Жофи сохранял серьезность. Отношение его к отцу, то есть к нежданно-негаданно появившемуся рыцарю, который назвал себя его отцом и которого он лишь смутно помнил, да и то как опасного монстра, было неоднозначным. Седой рыцарь нравился ему все больше. Будучи ребенком, он, как видно, недооценил его. Жаль только, что рыцарь все время нападал на трубадуров и на куртуазные дворы, с которыми он, Жофи, связал свою судьбу.

«Не хочу обижать тебя, сынок. Но ты человек мягкий и жизнь знаешь плохо».

Тут возмутилась Крошка Ле; Жофи должен был взять лютню и исполнить одну из своих знаменитых песен. У отца это вызвало бурное веселье.

«Да нет же, — сказал он, видя, что Крошка Ле буквально кипит от злости, — у нас такого не существует. — Он провел горизонтальную черту в воздухе. — И мы это не станем вводить. Поживи здесь лет пять, и у тебя словно пелена с глаз спадет».

Рыцарь чувствовал себя отлично и не хотел обижать пришельцев из другого мира. Пригласил посетить его замок — если время позволит, — и за ужином представил гостям приятного молодого рыцаря — итальянца, который вызвался сопровождать их. Жофи и Ле обещали приехать еще раз (не собираясь выполнить это обещание). Под конец Жофи попрощался с отцом.

Он спросил Пьера, которому был обязан своим спасением, не хочет ли тот вернуться вместе с ними в Европу.

«Человеку дана только одна жизнь, сынок, и не стоит ее ломать».

Придворные и рыцари принцессы устроили Готфриду торжественную встречу; в сопровождении свиты он поскакал во дворец, где после приветственных речей (в отсутствие принцессы) начался пышный праздник и музыкальный вечер, а потом сразу званый ужин, продлившийся далеко за полночь. Все это чрезвычайно понравилось Готфриду. И он внезапно решил, что поездка за море была вполне оправдана. Ни один замок во всем Провансе не мог предложить ничего подобного. Готфрида вместе с товарищами, которые выступали сейчас как его жонглеры, поселили во дворце в качестве почетных гостей.

Дворец был обставлен в восточном вкусе. Готфриду и его компании казалось, будто они очутились в гостях у Шехерезады. В полдень на следующий день к лжетрубадуру явились дамы под покрывалами и придворные, которые приветствовали его от имени принцессы. А после они проводили Готфрида, уже обнаруживавшего признаки беспокойства и обменивавшегося знаками со своими спутниками, в покои принцессы. Ему открыли, что наконец-то он предстанет перед очами той, к которой так самозабвенно стремился, той, что сама всем сердцем рвалась к нему, своему трубадуру.
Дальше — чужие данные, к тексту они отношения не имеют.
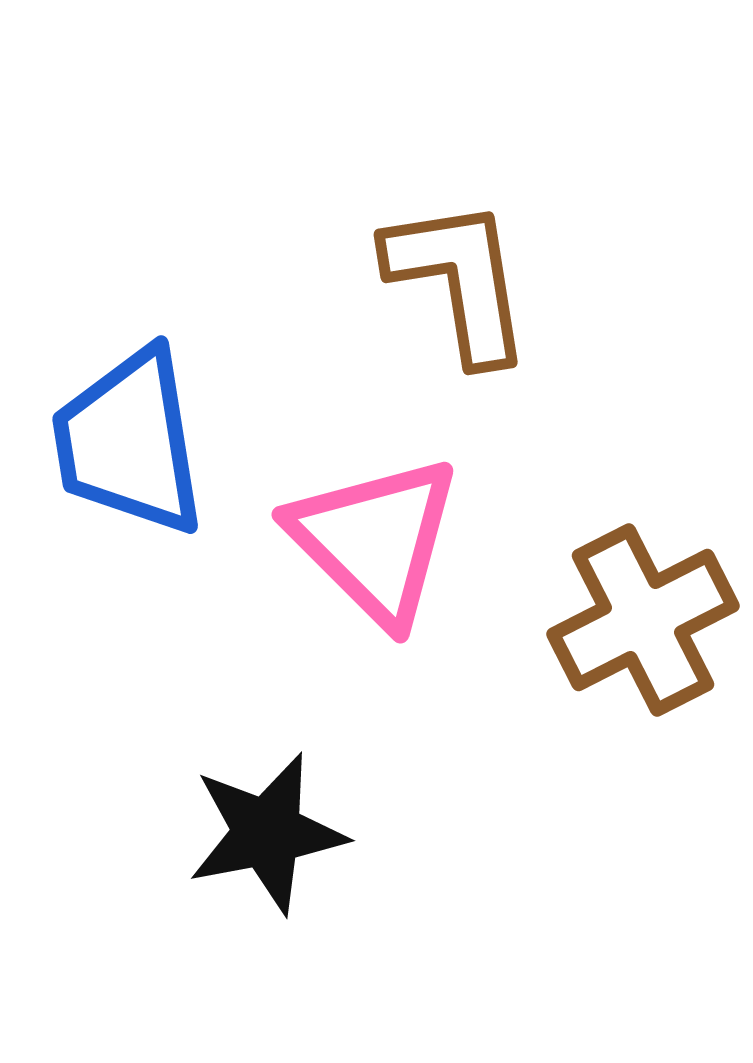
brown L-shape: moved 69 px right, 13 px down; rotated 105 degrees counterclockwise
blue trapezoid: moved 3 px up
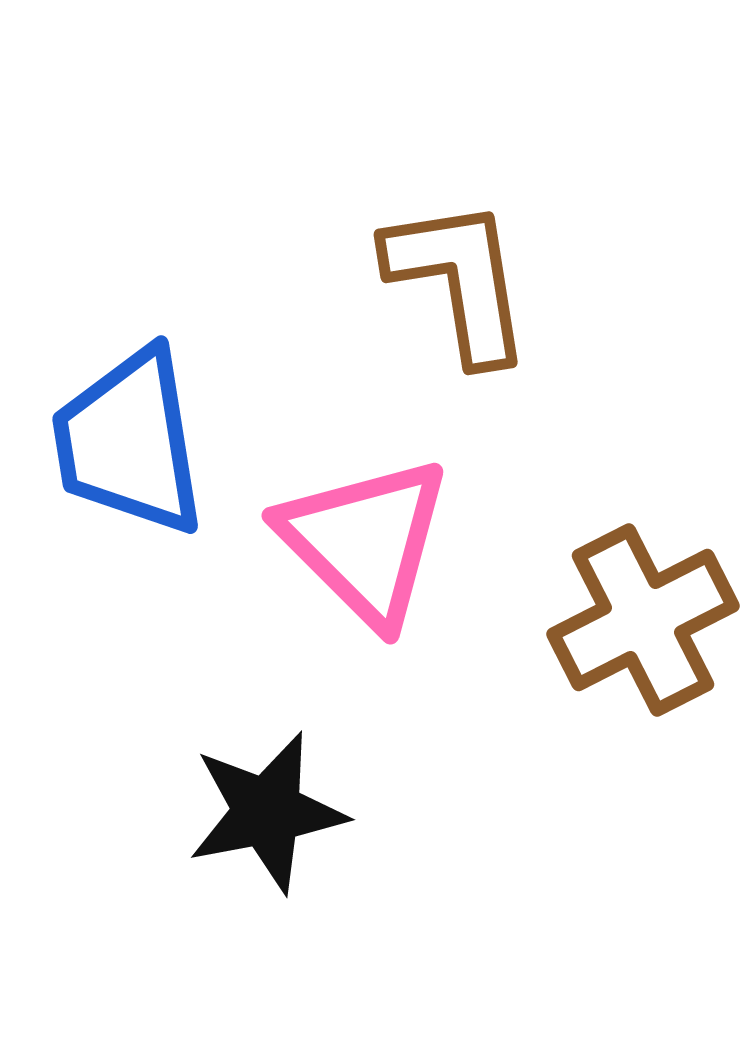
pink triangle: moved 10 px left, 1 px down
black star: moved 21 px up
В тронном зале под пурпурным балдахином сидела некая потрясающая воображение высокая особа; лицо ее было скрыто под покрывалом, но ничего необычного для Востока в этом не было. Готфриду разрешили приблизиться к принцессе. Коленопреклоненному трубадуру позволили поцеловать ее перчатку, а потом подняться и по кивку гофмейстера запеть.

Он вдохновенно исполнил множество песен. Готфрид владел этим искусством не хуже Жофи.
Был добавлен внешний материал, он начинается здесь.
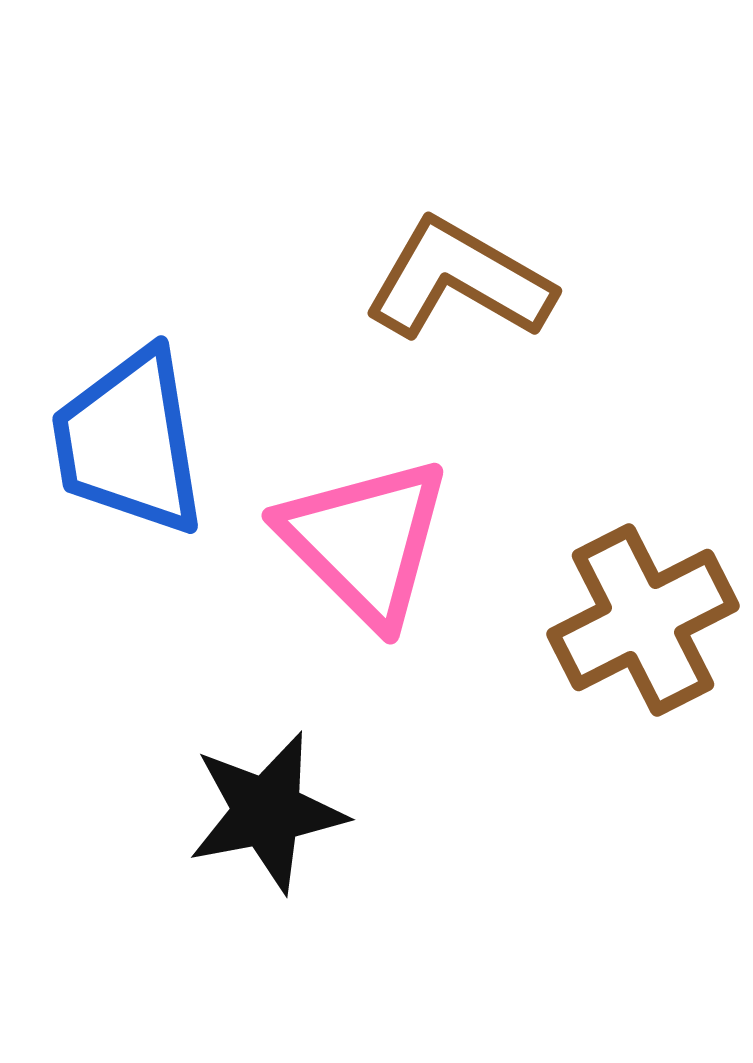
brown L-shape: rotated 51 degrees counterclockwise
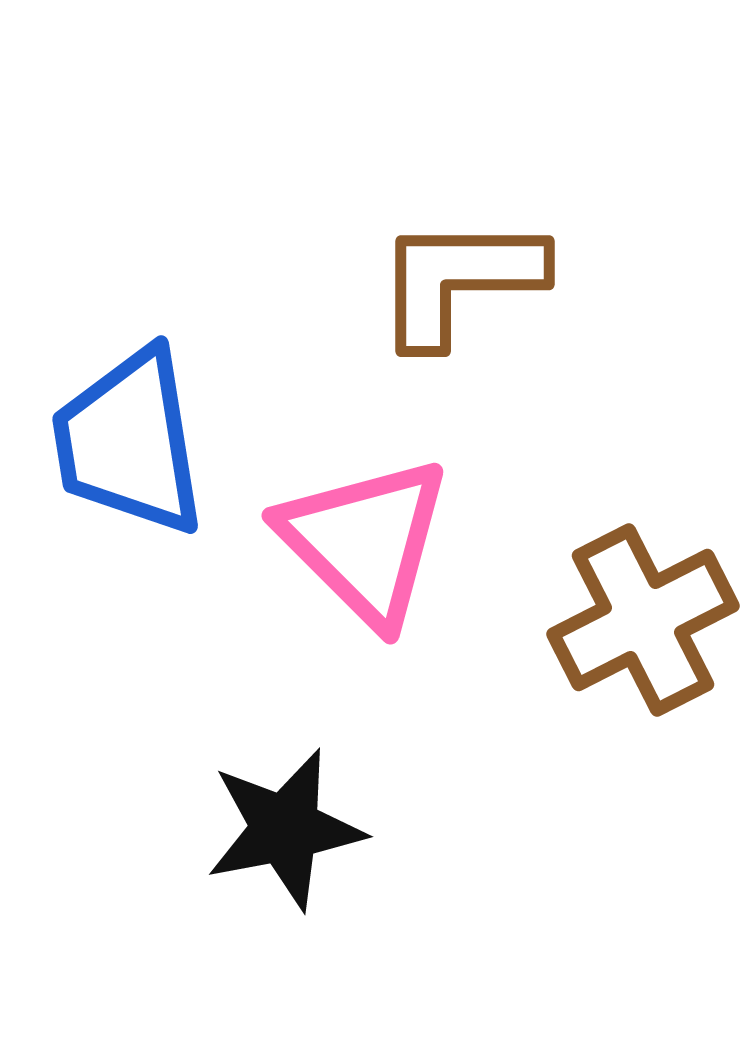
brown L-shape: rotated 30 degrees counterclockwise
black star: moved 18 px right, 17 px down
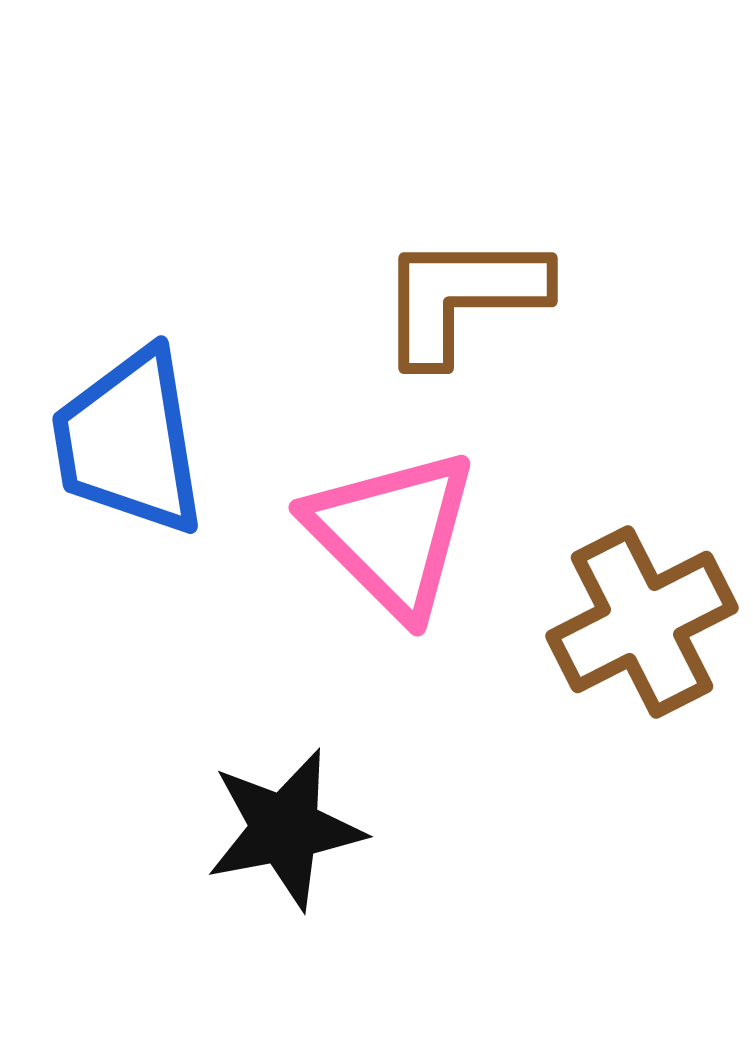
brown L-shape: moved 3 px right, 17 px down
pink triangle: moved 27 px right, 8 px up
brown cross: moved 1 px left, 2 px down
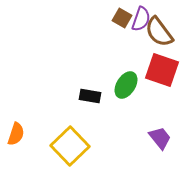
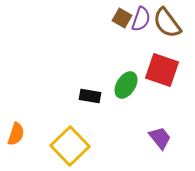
brown semicircle: moved 8 px right, 9 px up
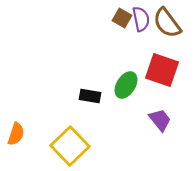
purple semicircle: rotated 30 degrees counterclockwise
purple trapezoid: moved 18 px up
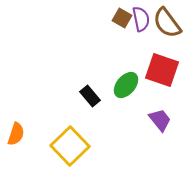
green ellipse: rotated 8 degrees clockwise
black rectangle: rotated 40 degrees clockwise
Дама на троне что-то прошептала. Трубадуру поднесли крепкого вина. Он выпил и продолжал петь. После чего ему вручили золотую цепь. А потом он еще раз выпил крепкого вина и запел снова.

В перерыве, когда Готфрид сел и ему подали новый кубок с вином, раздалось пение невидимого женского хора.

Появились танцующие одалиски.

Вспотевший Готфрид пришел в приподнятое настроение и с восторгом наблюдал за танцующими. Вот какой он хотел бы видеть принцессу. Тогда бы он сразу пошел с ней танцевать. Но поскольку принцессе понравились его песни, пришлось еще порыться в памяти. Он уже начал повторяться, однако это никого не смутило.

Ему опять налили вина. Он залпом выпил его. Перед глазами все завертелось. И он сказал церемониймейстеру, что его репертуар, собственно, исчерпан. Но сей господин, не понявший слов Готфрида, дружелюбно кивнул: мол, принцесса не обнаруживает никаких признаков утомления.

«Она понимает по-французски?» — спросил Готфрид.

«Плохо, как и я. Кроме того, у нее нет слуха, и она глуховата».

Готфрид разозлился, он счел, что это неуважение к его искусству. Положил лютню и стал импровизировать, пел, что бог на душу положит: то крестьянские и трактирные песни весьма сомнительного свойства, а то и вовсе уличные песенки. Южное вино оказывало свое действие, он не мог устоять на месте, начал прыгать, крутиться, горланить и петь с переливами на мужицкий лад; словом, веселился как истый простолюдин. Самому ему все это очень понравилось. Обхватив господина гофмейстера за шею, он и его заставил кружиться вместе с собой.